Obviously, we would prefer to wait a considerable amount of time before we migrate an entire university again – or ideally never! Who knows what the future holds but one way of ensuring this isn’t such an onerous task again is by becoming better at content maintenance. Yes, that means deleting things regularly (gasp!) but also making time to audit our content and ensure that information is up to date, accurate, and fit for purpose. A smaller website with quality content is always going to provide a better experience than a sprawling website where users have to navigate poor content to find the useful stuff.

An intranet would help

The lack of a corporate intranet has meant that the website has had to perform a dual purpose in providing content for internal and external users. This was true on the old website and it’s still the case, to an extent, on the new. The potential downside of this is that internally facing content disrupts the user journey of key external audiences such as prospective students. To mitigate against this and where appropriate, we’ve encouraged departments and services to make use of SharePoint for documents intended for staff and current students.

We have a PDF addiction

A big part of the migration project has involved moving content from hundreds of PDFs to publish it as HTML pages. PDFs are harder to use for someone with accessibility needs, for example you cannot change the background colour. The scale of this task has meant we’ve had to take a pragmatic approach at times, e.g. long, multi-page documents designed to be printed are often still published as PDFs. However, where possible short documents have been published as HTML content.

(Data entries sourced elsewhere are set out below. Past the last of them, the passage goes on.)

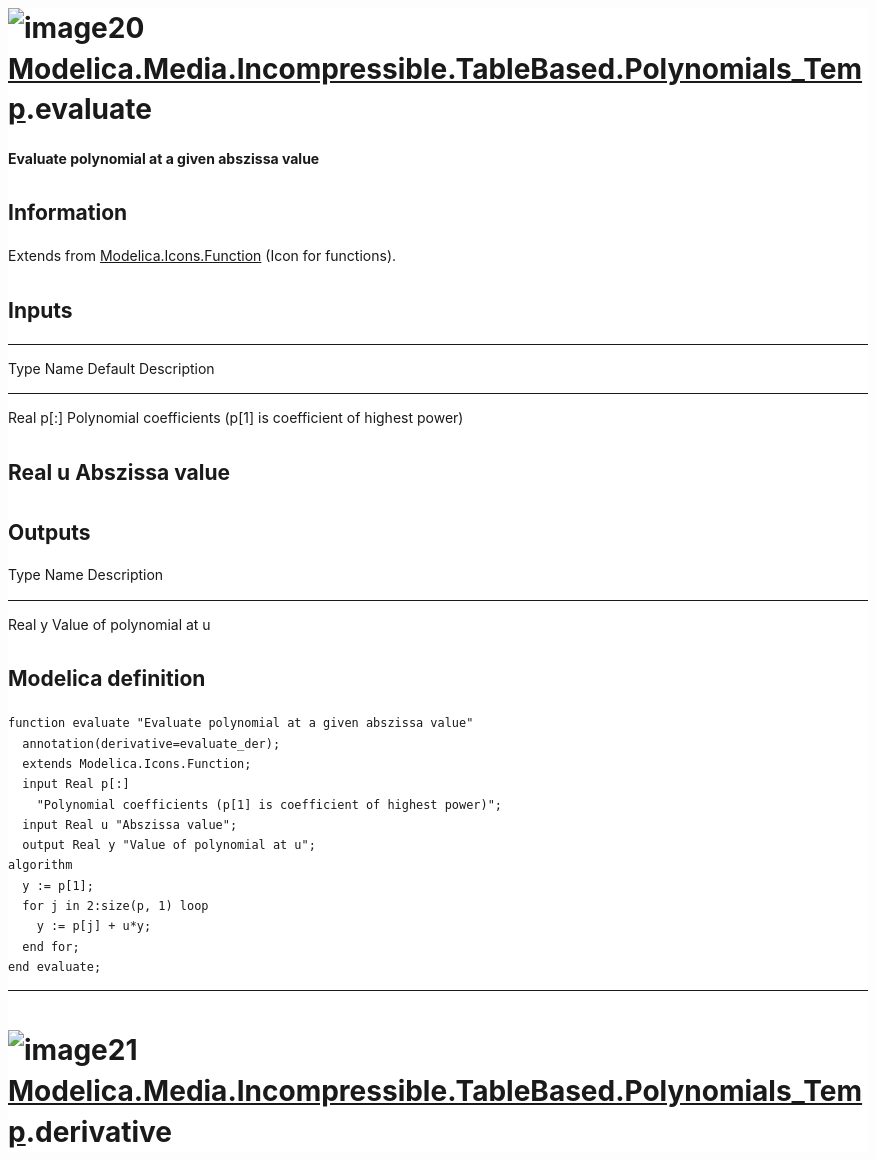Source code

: ![image20](Modelica.Media.Incompressible.TableBased.Polynomials_Temp.evaluateI.png) [Modelica.Media.Incompressible.TableBased.Polynomials\_Temp](Modelica_Media_Incompressible_TableBased_Polynomials_Temp.html#Modelica.Media.Incompressible.TableBased.Polynomials_Temp).evaluate
===================================================================================================================================================================================================================================================================================

**Evaluate polynomial at a given abszissa value**

Information
-----------

Extends from
[Modelica.Icons.Function](Modelica_Icons.html#Modelica.Icons.Function)
(Icon for functions).

Inputs
------

  ------------------------------------------------------------------------
  Type   Name   Default  Description
  ------ ------ -------- -------------------------------------------------
  Real   p[:]            Polynomial coefficients (p[1] is coefficient of
                         highest power)

  Real   u               Abszissa value
  ------------------------------------------------------------------------

Outputs
-------

  Type      Name      Description
  --------- --------- -----------------------------
  Real      y         Value of polynomial at u

Modelica definition
-------------------

    function evaluate "Evaluate polynomial at a given abszissa value"
      annotation(derivative=evaluate_der);
      extends Modelica.Icons.Function;
      input Real p[:] 
        "Polynomial coefficients (p[1] is coefficient of highest power)";
      input Real u "Abszissa value";
      output Real y "Value of polynomial at u";
    algorithm 
      y := p[1];
      for j in 2:size(p, 1) loop
        y := p[j] + u*y;
      end for;
    end evaluate;

* * * * *

![image21](Modelica.Media.Incompressible.TableBased.Polynomials_Temp.evaluateI.png) [Modelica.Media.Incompressible.TableBased.Polynomials\_Temp](Modelica_Media_Incompressible_TableBased_Polynomials_Temp.html#Modelica.Media.Incompressible.TableBased.Polynomials_Temp).derivative
=====================================================================================================================================================================================================================================================================================
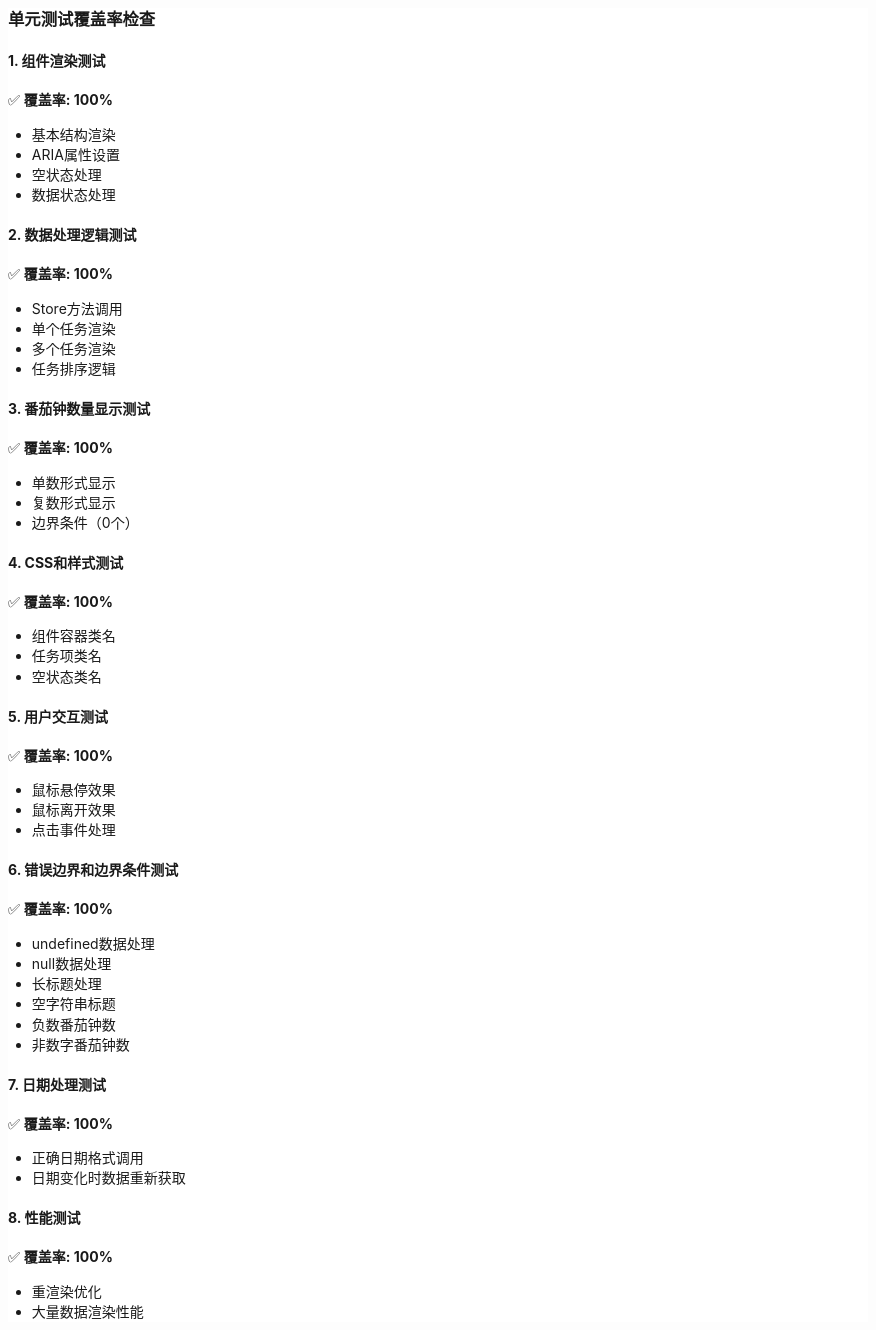 ### 单元测试覆盖率检查

#### 1. 组件渲染测试
✅ **覆盖率: 100%**
- 基本结构渲染
- ARIA属性设置
- 空状态处理
- 数据状态处理

#### 2. 数据处理逻辑测试
✅ **覆盖率: 100%**
- Store方法调用
- 单个任务渲染
- 多个任务渲染
- 任务排序逻辑

#### 3. 番茄钟数量显示测试
✅ **覆盖率: 100%**
- 单数形式显示
- 复数形式显示
- 边界条件（0个）

#### 4. CSS和样式测试
✅ **覆盖率: 100%**
- 组件容器类名
- 任务项类名
- 空状态类名

#### 5. 用户交互测试
✅ **覆盖率: 100%**
- 鼠标悬停效果
- 鼠标离开效果
- 点击事件处理

#### 6. 错误边界和边界条件测试
✅ **覆盖率: 100%**
- undefined数据处理
- null数据处理
- 长标题处理
- 空字符串标题
- 负数番茄钟数
- 非数字番茄钟数

#### 7. 日期处理测试
✅ **覆盖率: 100%**
- 正确日期格式调用
- 日期变化时数据重新获取

#### 8. 性能测试
✅ **覆盖率: 100%**
- 重渲染优化
- 大量数据渲染性能
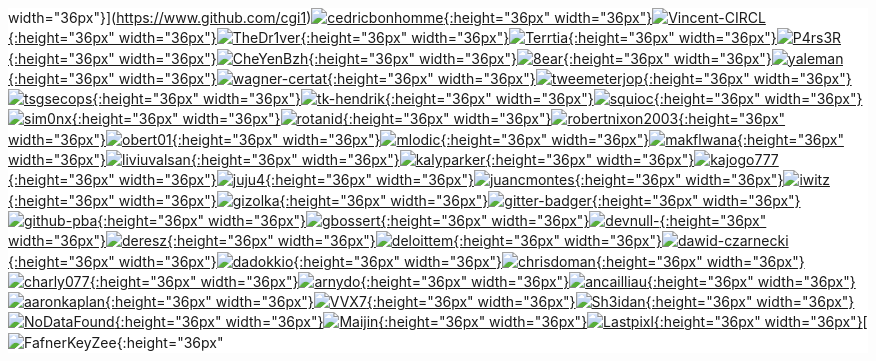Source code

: width="36px"}](https://www.github.com/cgi1)[![cedricbonhomme](https://avatars0.githubusercontent.com/u/465400?v=4){:height="36px" width="36px"}](https://www.github.com/cedricbonhomme)[![Vincent-CIRCL](https://avatars0.githubusercontent.com/u/47740166?v=4){:height="36px" width="36px"}](https://www.github.com/Vincent-CIRCL)[![TheDr1ver](https://avatars1.githubusercontent.com/u/6147794?v=4){:height="36px" width="36px"}](https://www.github.com/TheDr1ver)[![Terrtia](https://avatars0.githubusercontent.com/u/8857208?v=4){:height="36px" width="36px"}](https://www.github.com/Terrtia)[![P4rs3R](https://avatars2.githubusercontent.com/u/20613238?v=4){:height="36px" width="36px"}](https://www.github.com/P4rs3R)[![CheYenBzh](https://avatars3.githubusercontent.com/u/19949003?v=4){:height="36px" width="36px"}](https://www.github.com/CheYenBzh)[![8ear](https://avatars0.githubusercontent.com/u/10329648?v=4){:height="36px" width="36px"}](https://www.github.com/8ear)[![yaleman](https://avatars2.githubusercontent.com/u/168188?v=4){:height="36px" width="36px"}](https://www.github.com/yaleman)[![wagner-certat](https://avatars0.githubusercontent.com/u/25031221?v=4){:height="36px" width="36px"}](https://www.github.com/wagner-certat)[![tweemeterjop](https://avatars2.githubusercontent.com/u/3155112?v=4){:height="36px" width="36px"}](https://www.github.com/tweemeterjop)[![tsgsecops](https://avatars3.githubusercontent.com/u/32331867?v=4){:height="36px" width="36px"}](https://www.github.com/tsgsecops)[![tk-hendrik](https://avatars2.githubusercontent.com/u/18024552?v=4){:height="36px" width="36px"}](https://www.github.com/tk-hendrik)[![squioc](https://avatars2.githubusercontent.com/u/280824?v=4){:height="36px" width="36px"}](https://www.github.com/squioc)[![sim0nx](https://avatars1.githubusercontent.com/u/1769773?v=4){:height="36px" width="36px"}](https://www.github.com/sim0nx)[![rotanid](https://avatars2.githubusercontent.com/u/654617?v=4){:height="36px" width="36px"}](https://www.github.com/rotanid)[![robertnixon2003](https://avatars0.githubusercontent.com/u/20773170?v=4){:height="36px" width="36px"}](https://www.github.com/robertnixon2003)[![obert01](https://avatars0.githubusercontent.com/u/6752874?v=4){:height="36px" width="36px"}](https://www.github.com/obert01)[![mlodic](https://avatars0.githubusercontent.com/u/30625432?v=4){:height="36px" width="36px"}](https://www.github.com/mlodic)[![makflwana](https://avatars3.githubusercontent.com/u/12878182?v=4){:height="36px" width="36px"}](https://www.github.com/makflwana)[![liviuvalsan](https://avatars1.githubusercontent.com/u/20833632?v=4){:height="36px" width="36px"}](https://www.github.com/liviuvalsan)[![kalyparker](https://avatars2.githubusercontent.com/u/12010905?v=4){:height="36px" width="36px"}](https://www.github.com/kalyparker)[![kajogo777](https://avatars2.githubusercontent.com/u/10531031?v=4){:height="36px" width="36px"}](https://www.github.com/kajogo777)[![juju4](https://avatars1.githubusercontent.com/u/1300844?v=4){:height="36px" width="36px"}](https://www.github.com/juju4)[![juancmontes](https://avatars0.githubusercontent.com/u/33036804?v=4){:height="36px" width="36px"}](https://www.github.com/juancmontes)[![iwitz](https://avatars2.githubusercontent.com/u/19936089?v=4){:height="36px" width="36px"}](https://www.github.com/iwitz)[![gizolka](https://avatars2.githubusercontent.com/u/33583423?v=4){:height="36px" width="36px"}](https://www.github.com/gizolka)[![gitter-badger](https://avatars2.githubusercontent.com/u/8518239?v=4){:height="36px" width="36px"}](https://www.github.com/gitter-badger)[![github-pba](https://avatars1.githubusercontent.com/u/50981940?v=4){:height="36px" width="36px"}](https://www.github.com/github-pba)[![gbossert](https://avatars0.githubusercontent.com/u/1853778?v=4){:height="36px" width="36px"}](https://www.github.com/gbossert)[![devnull-](https://avatars3.githubusercontent.com/u/9305238?v=4){:height="36px" width="36px"}](https://www.github.com/devnull-)[![deresz](https://avatars0.githubusercontent.com/u/2729811?v=4){:height="36px" width="36px"}](https://www.github.com/deresz)[![deloittem](https://avatars2.githubusercontent.com/u/14250017?v=4){:height="36px" width="36px"}](https://www.github.com/deloittem)[![dawid-czarnecki](https://avatars2.githubusercontent.com/u/17339154?v=4){:height="36px" width="36px"}](https://www.github.com/dawid-czarnecki)[![dadokkio](https://avatars2.githubusercontent.com/u/355183?v=4){:height="36px" width="36px"}](https://www.github.com/dadokkio)[![chrisdoman](https://avatars0.githubusercontent.com/u/3747415?v=4){:height="36px" width="36px"}](https://www.github.com/chrisdoman)[![charly077](https://avatars3.githubusercontent.com/u/6918149?v=4){:height="36px" width="36px"}](https://www.github.com/charly077)[![arnydo](https://avatars1.githubusercontent.com/u/11653079?v=4){:height="36px" width="36px"}](https://www.github.com/arnydo)[![ancailliau](https://avatars1.githubusercontent.com/u/28399?v=4){:height="36px" width="36px"}](https://www.github.com/ancailliau)[![aaronkaplan](https://avatars1.githubusercontent.com/u/750019?v=4){:height="36px" width="36px"}](https://www.github.com/aaronkaplan)[![VVX7](https://avatars1.githubusercontent.com/u/46228229?v=4){:height="36px" width="36px"}](https://www.github.com/VVX7)[![Sh3idan](https://avatars1.githubusercontent.com/u/37596668?v=4){:height="36px" width="36px"}](https://www.github.com/Sh3idan)[![NoDataFound](https://avatars3.githubusercontent.com/u/3261849?v=4){:height="36px" width="36px"}](https://www.github.com/NoDataFound)[![Maijin](https://avatars2.githubusercontent.com/u/1408600?v=4){:height="36px" width="36px"}](https://www.github.com/Maijin)[![Lastpixl](https://avatars3.githubusercontent.com/u/123660?v=4){:height="36px" width="36px"}](https://www.github.com/Lastpixl)[![FafnerKeyZee](https://avatars0.githubusercontent.com/u/11160904?v=4){:height="36px"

There are steps we can take to make PDFs more accessible, but it often comes down to what extent best practice has been followed in the original source document (generally Word documents). There’s a huge opportunity to train staff in creating accessible documents but that’s beyond our remit for now. In the meantime, we’ve created some guides around this subject that might be of use:

Creating accessible documents

Publishing PDFs on the University website

Speak to us!

So, as we hurtle towards the end of March and bid a not so tearful goodbye to the old website, we hope that you notice the benefits of the new. The team here in Web Services have done an incredible job. Nothing is perfect of course and there’s always improvements to be made. That’s why we welcome your feedback on any aspect of the website. It’s only through engaging with users, external or internal, that it will continue to be sector leading.